The Panasonic DMP-BD65P’s $150 price makes it downright tempting, especially for a Blu-ray player that also streams video via the Internet. But a clumsy remote control and poorly designed on-screen menus make it difficult to use. And the images that the player sends to your HDTV, while usually good and occasionally very good, can’t match what we’ve seen from the best players.
Our image quality judges, for the most part, often found the DMP-BD65P to be slightly better than our reference player, the Sony PlayStation 3. The colors in the animated Cars (chapter 1) were slightly better. Judging from the black and white Good Night and Good Luck (also chapter 1), the white balance was an improvement—by just a bit. There was more contrast and detail in chapter 3 of the Phantom of the Opera Blu-ray (2004 version). One judge thought the DVD version of the same scene was slightly superior to the PS3, but I thought it was slightly worse. In Mission: Impossible III’s chapter 7, I simply couldn’t see a difference.
The sole exception: It clearly surpassed the PS3 in chapters 4 and 20 of The Searchers, earning its only Superior scores. Why that film and not the others? Perhaps there’s something about the lush, 1956-style Technicolor and Vistavision photography that the DMP-BD65P could handle better than it could more recent films.
The DMP-BD65P comes with quite a few Internet streaming video options, including the usual Netflix and YouTube. Netflix is still the older interface, which requires you to set up your Instant Queue of movies on a computer (by contrast, the Vizio VBR200W allows you to select movies directly, without your computer). The Netflix image quality is watchable, but as expected nowhere close to Blu-ray.
Other streaming options include Picasa, and Amazon’s video-on-demand service.
The DMP-BD65P lacks Wi-Fi capabilities out of the box, but Panasonic sells a Wireless LAN Adapter for $80. Still, by the time you add that into the mix, you could buy a model that has it built-in already.
Although the DMP-BD65P has no local network media capabilities (you can’t enjoy music or photos on your computer through it) you can enjoy them off a flash drive via the player’s USB port. It automatically finds all of the .mp3 or .jpg files on your drive (these are the only music and picture formats it supports), saving you the hassle of opening folders. Although the manual claims that the player supports AVCHD and MPEG2 files, it did not even bring up a Video option when I plugged in the flash drive. Panasonic never got back to us with an answer to this question.
The DMP-BD65P also has an SD Card slot, buy it only supports .jpg photos.
Physically, this is a well-designed player. The Power and Open/Close buttons sit on the top, at the front edge, one in each corner. That makes these buttons (the two you’re most likely to use on the player rather than the remote} very easy to find and press. The only other buttons on the player, Start and Stop, are solid controls with good, tactile feedback.

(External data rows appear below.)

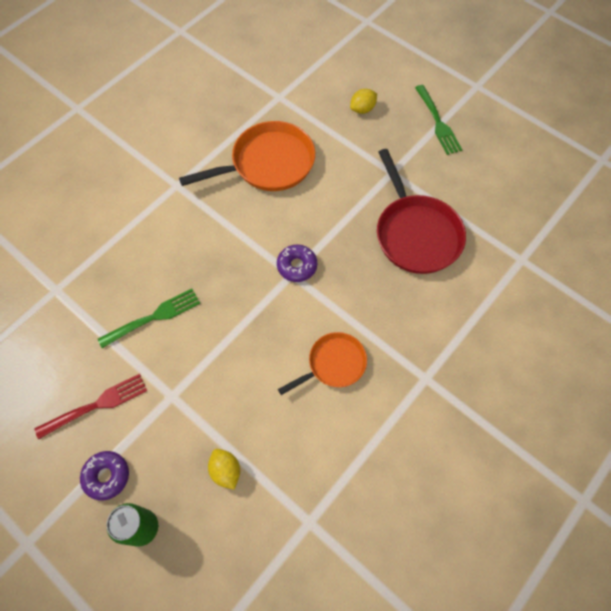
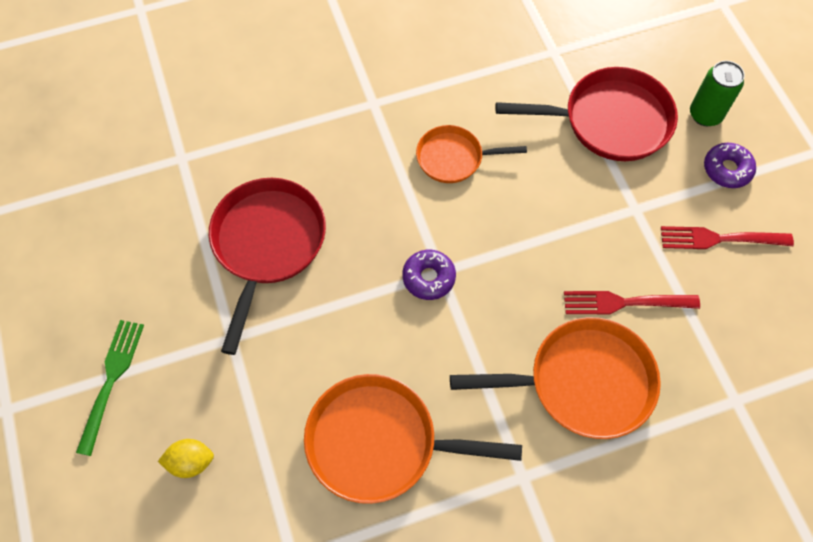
camera: 150 degrees left, 0 degrees up
(153, 318) = (625, 302): green fork -> red fork
(162, 252) = (582, 382): none -> orange pan
(226, 471) = (609, 121): yellow lemon -> red pan

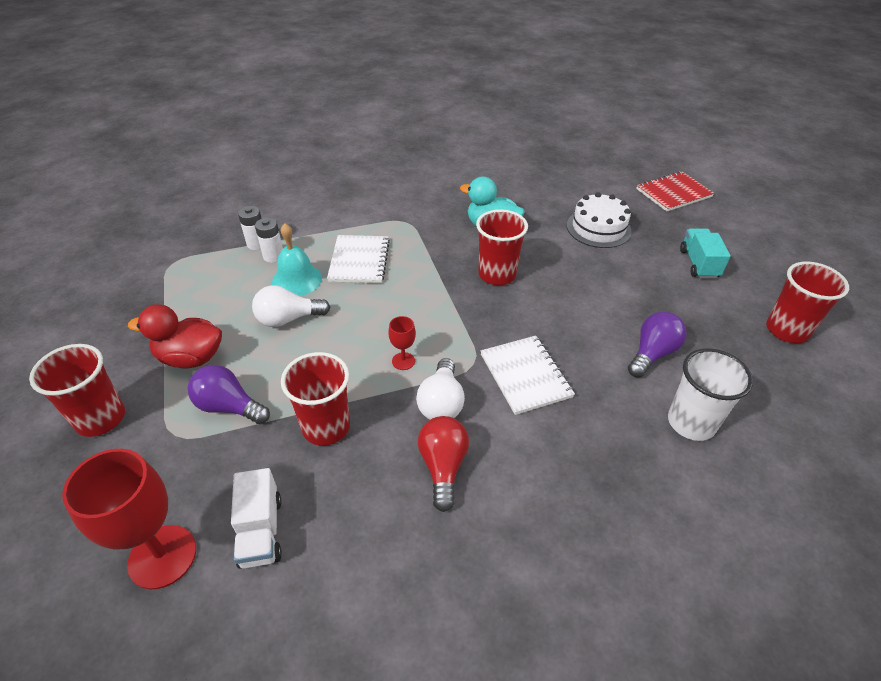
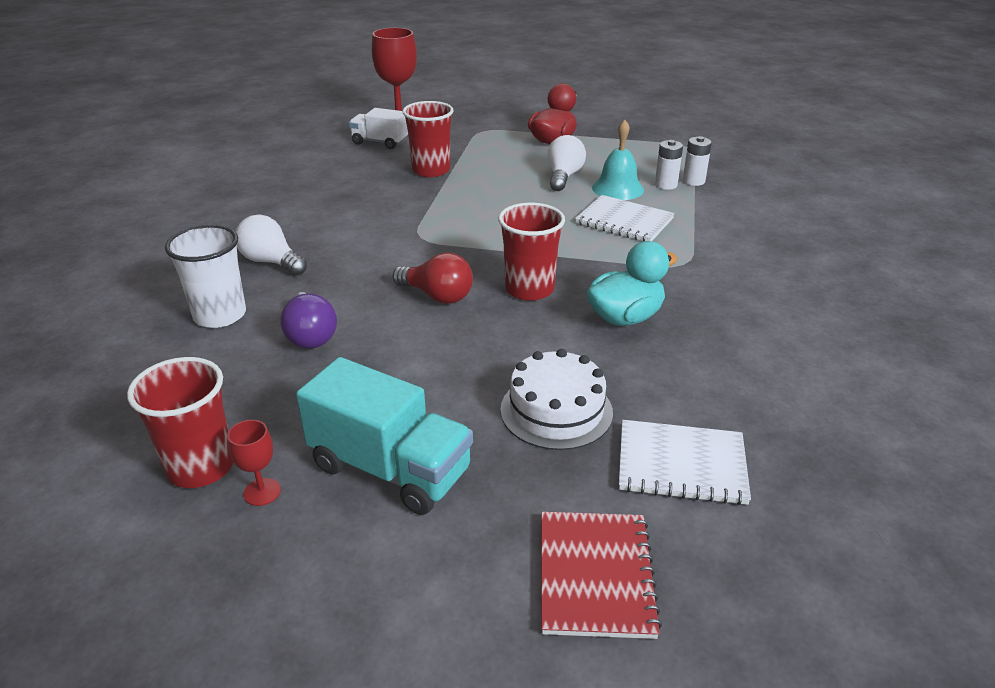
camera: 120 degrees right, 10 degrees down
(100, 418) = (522, 115): red cup -> none
(229, 407) = (488, 146): purple light bulb -> none
(403, 361) = (460, 209): red goblet -> red goblet (262, 492)
(441, 403) = (398, 212): white light bulb -> white light bulb (271, 262)
(443, 466) = (344, 198): red light bulb -> red light bulb (437, 296)
(525, 375) = (377, 255): white notebook -> white notebook (681, 464)
(698, 264) = (390, 468): turquoise truck -> turquoise truck, size x1.58

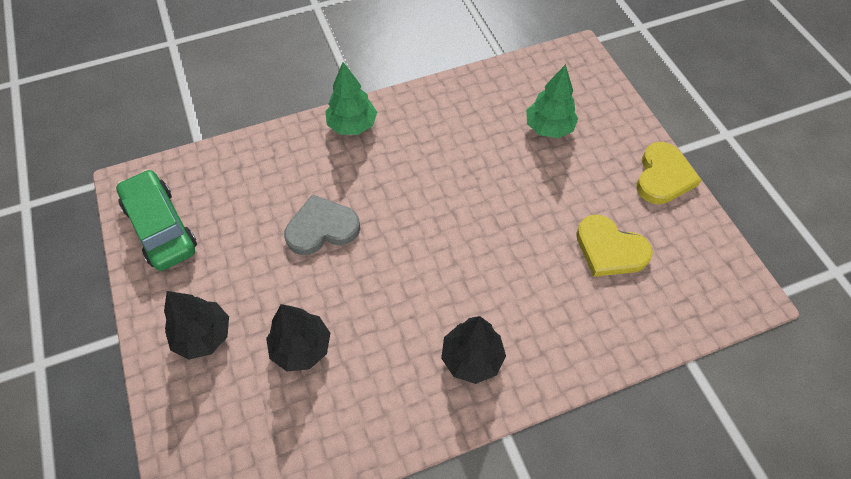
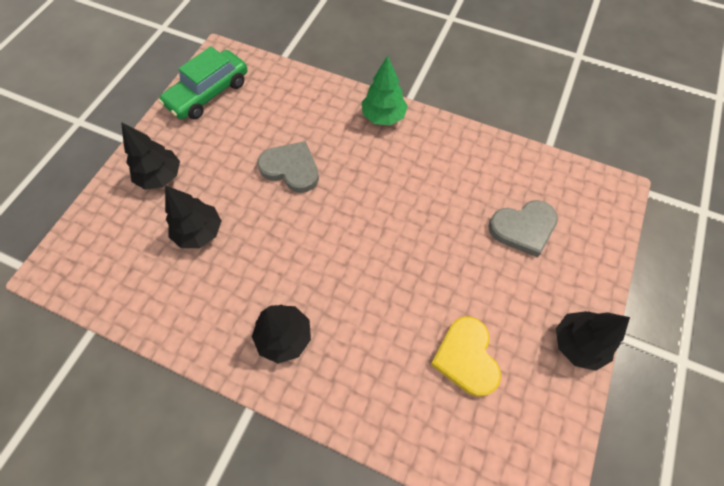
camera: 45 degrees right, 5 degrees up
(161, 227) = (208, 93): green car -> green car turned 150 degrees counterclockwise
(548, 128) = (523, 228): green tree -> grey heart
(663, 176) = (577, 343): yellow heart -> black tree

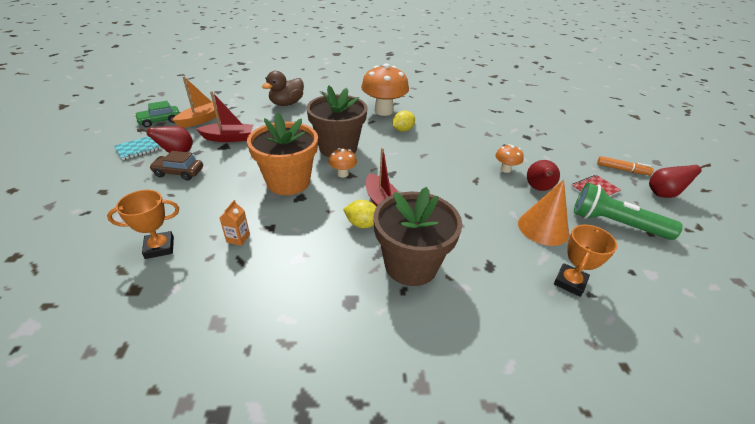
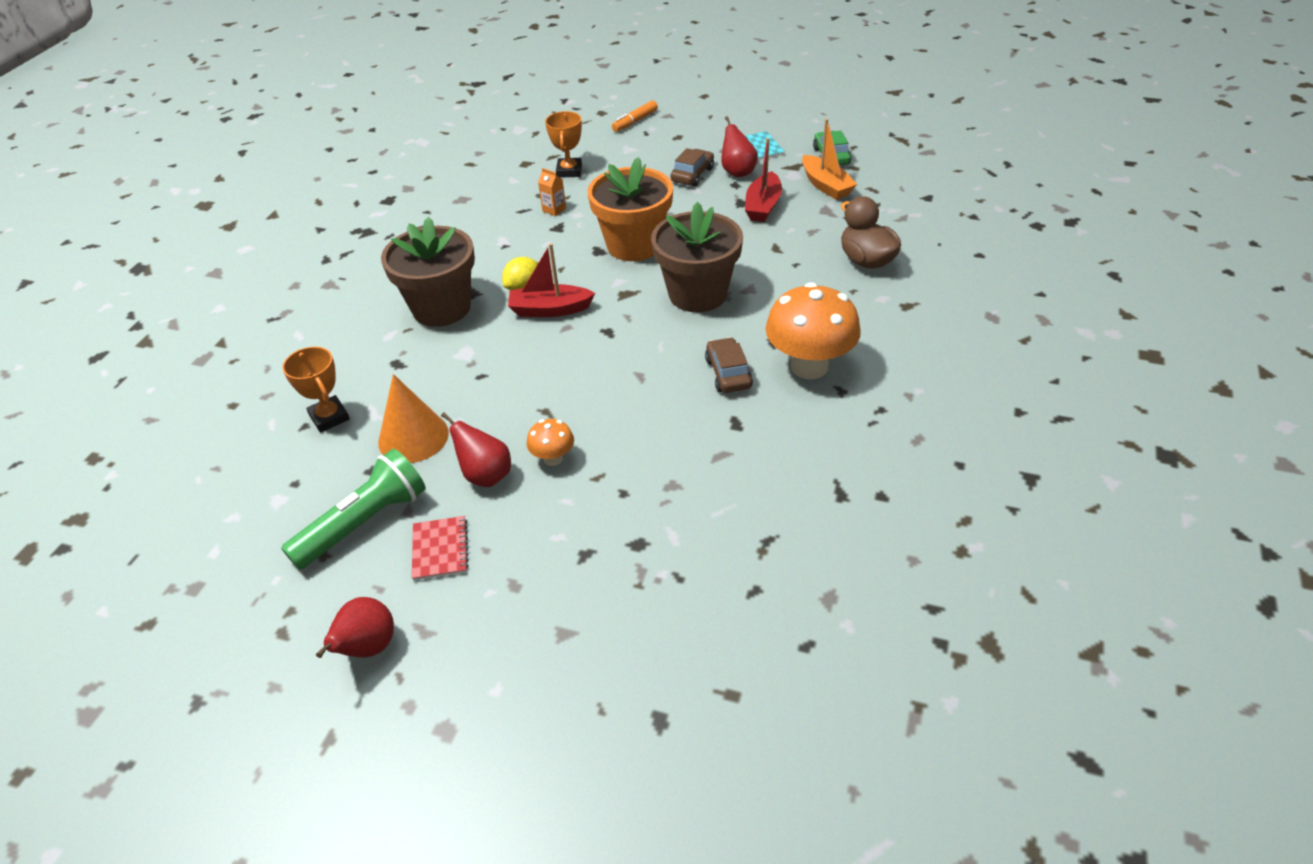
camera: 115 degrees right, 5 degrees up
(343, 174) = (629, 288): orange mushroom -> none
(403, 130) = (728, 373): yellow lemon -> brown car
(622, 170) = (459, 637): orange marker -> orange marker (635, 121)

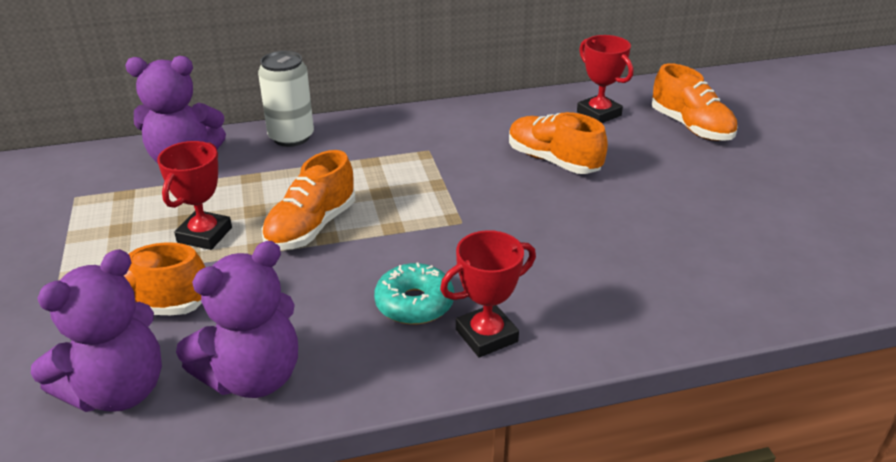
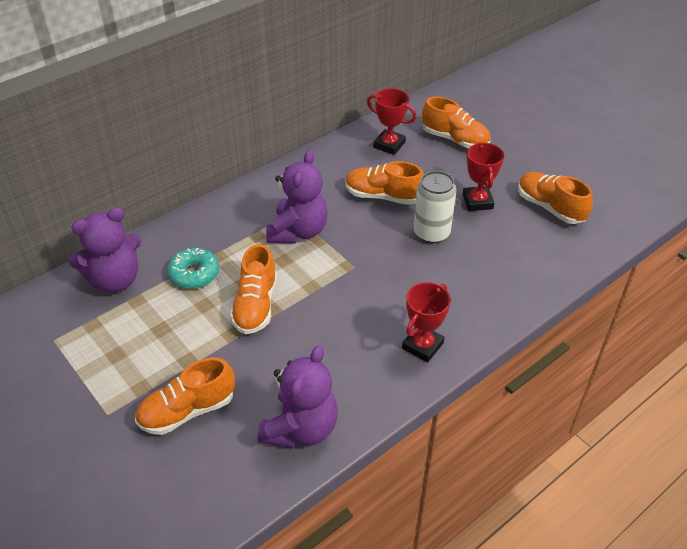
camera: 25 degrees left, 10 degrees up
(118, 390) = (221, 472): purple teddy bear -> purple teddy bear (298, 231)
(204, 235) = (184, 337): red trophy -> red trophy (477, 201)
(291, 137) = (182, 232): white can -> white can (431, 233)
(414, 303) = (365, 339): turquoise donut -> turquoise donut (194, 274)
(784, 229) = (550, 207): none -> orange shoe

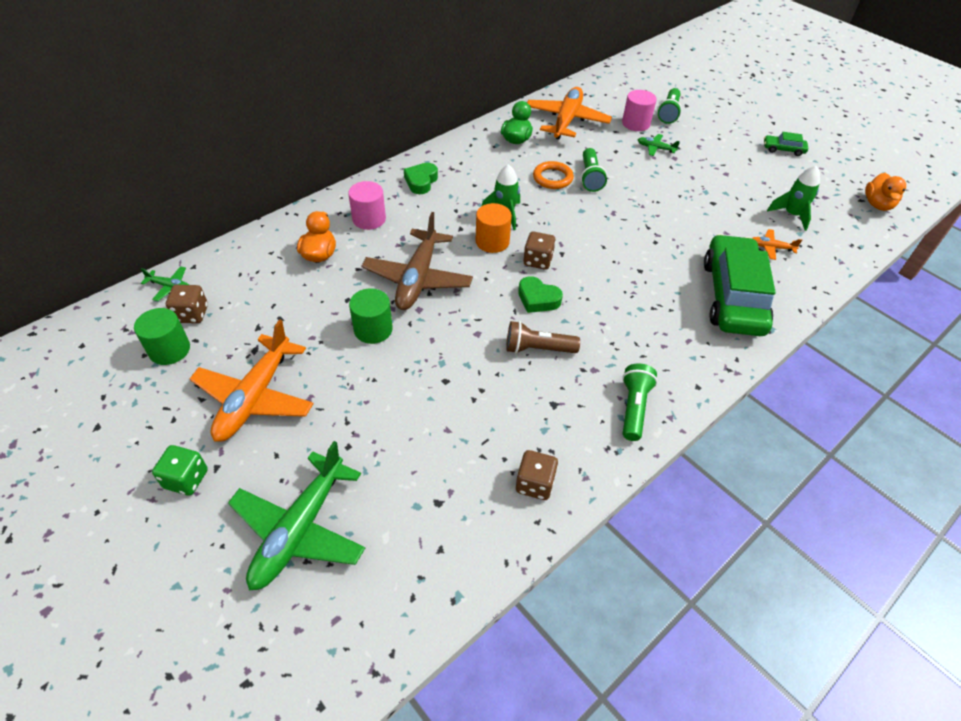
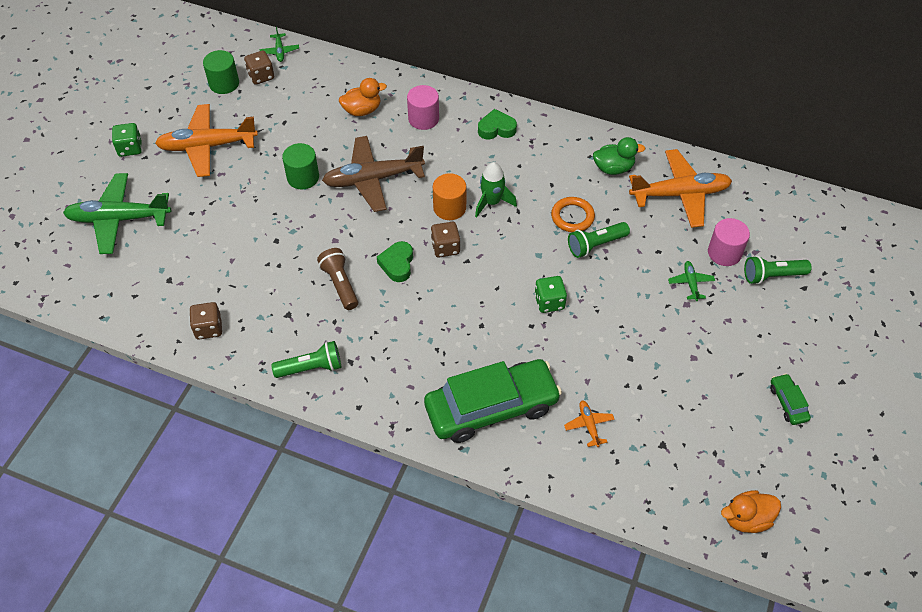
camera: 65 degrees right, 5 degrees up
(635, 223) = (549, 302): none -> green dice
(791, 215) = (661, 434): green rocket -> none

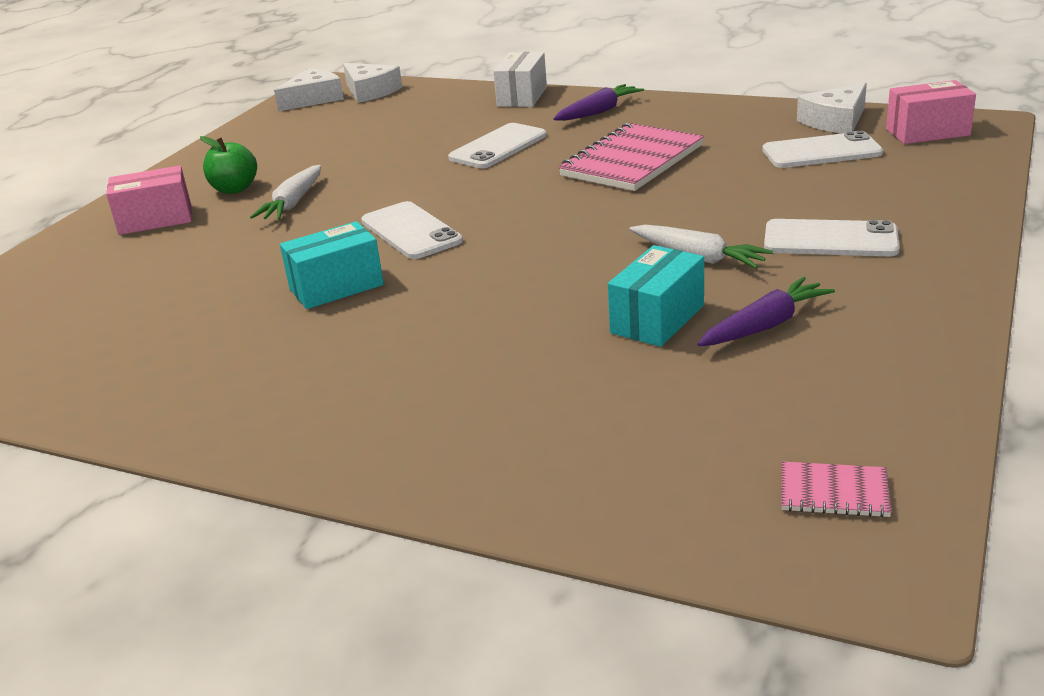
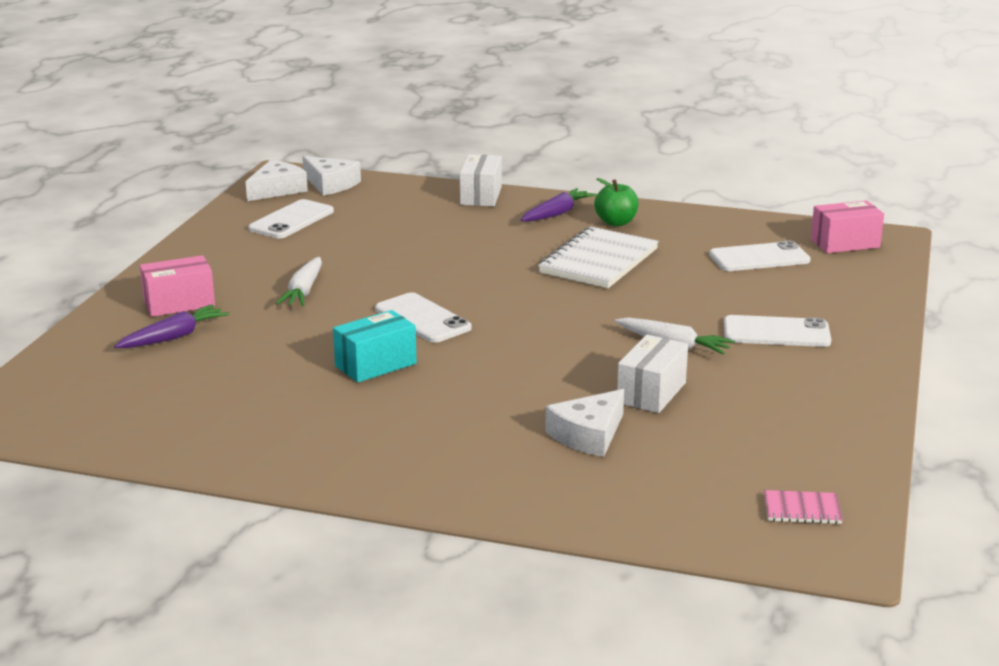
camera: 10 degrees left, 5 degrees down
(234, 189) = (241, 277): green apple -> green apple (616, 222)
(498, 147) = (474, 244): white phone -> white phone (291, 220)
(632, 161) = (599, 261): pink notebook -> white notebook
(657, 319) = (651, 393): turquoise box -> white box
(764, 325) = (735, 398): purple carrot -> purple carrot (173, 337)
(835, 121) = (767, 230): white cheese -> white cheese (588, 435)

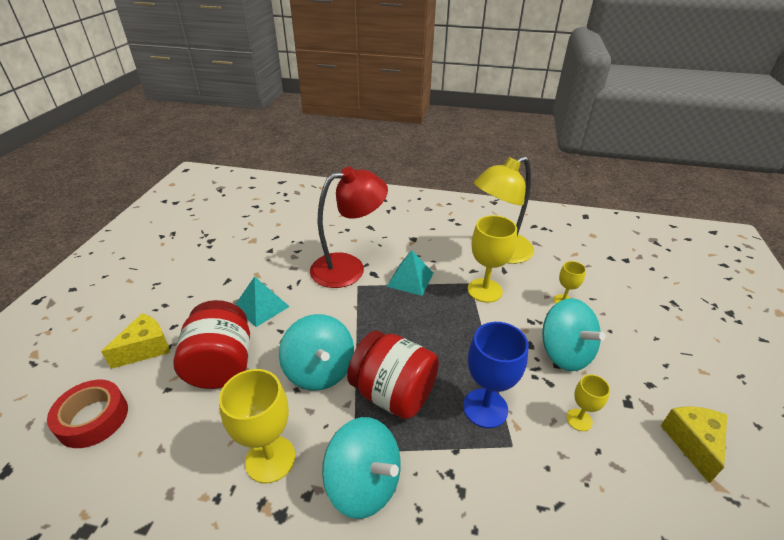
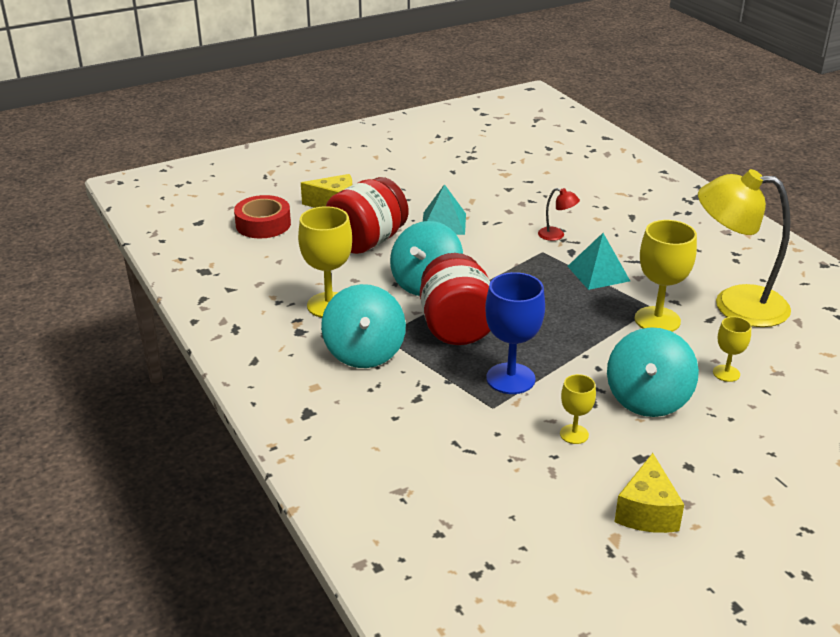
camera: 50 degrees right, 5 degrees down
(348, 267) = (556, 235): red lamp -> red lamp, size x0.40
(693, 443) = (647, 512): yellow cheese -> yellow cheese turned 135 degrees clockwise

Unfortunately, nowhere near as much thought went into designing the remote. Smallish in size, it has too many buttons crowded together. The play control buttons (Play, Pause, Skip, and so on) are well-placed and large, but it’s difficult to differentiate Pause from Stop by touch, as you’d likely have to in the dark. This remote is neither backlit nor glow-in-the-dark. The menu control buttons, such as the circle of arrows, are low and difficult to reach. On the other hand, the remote is programmable.
The onscreen menus are blocky and unattractive, and not as easy as they should be. For example, the main menu contains no Setup option. You have to click the Other Functions option to bring up a submenu with only one option on it: Setup. The menus also lack onscreen explanations. Press the remote’s Display button while watching a disc, and instead of information, you get a menu through which you can change the soundtrack, subtitles, and other options. Another remote button, Status, gives you the chapter number, time elapsed and complete time. But there’s no way to display the time remaining or technical information such as the audio and video compression formats.
The DMP-BD65P responds reasonably well. It loaded the Independence Day Blu-ray disc in 49 seconds, which is not exceptional but better than most. It paused almost instantaneously, and skipped to the next chapter after a reasonable wait of about three seconds.
You can power up the DMP-BD65P in about half a second, an amazingly short time in a product category that’s associated with long waits. But there’s a caveat: To get that speed, you have to switch on the power-wasting Quick Start mode, which burns more electricity when your player is “off” than does the default setting.
You can get over the kludgy interface with a little practice. The real question, if you’re considering buying the Panasonic DMP-BD65P, is this: Is less than stellar image quality a reasonable compromise for an Internet-streaming Blu-ray player that only costs $150? When you answer that question, you’ll know if the DMP-BD65P is right for you.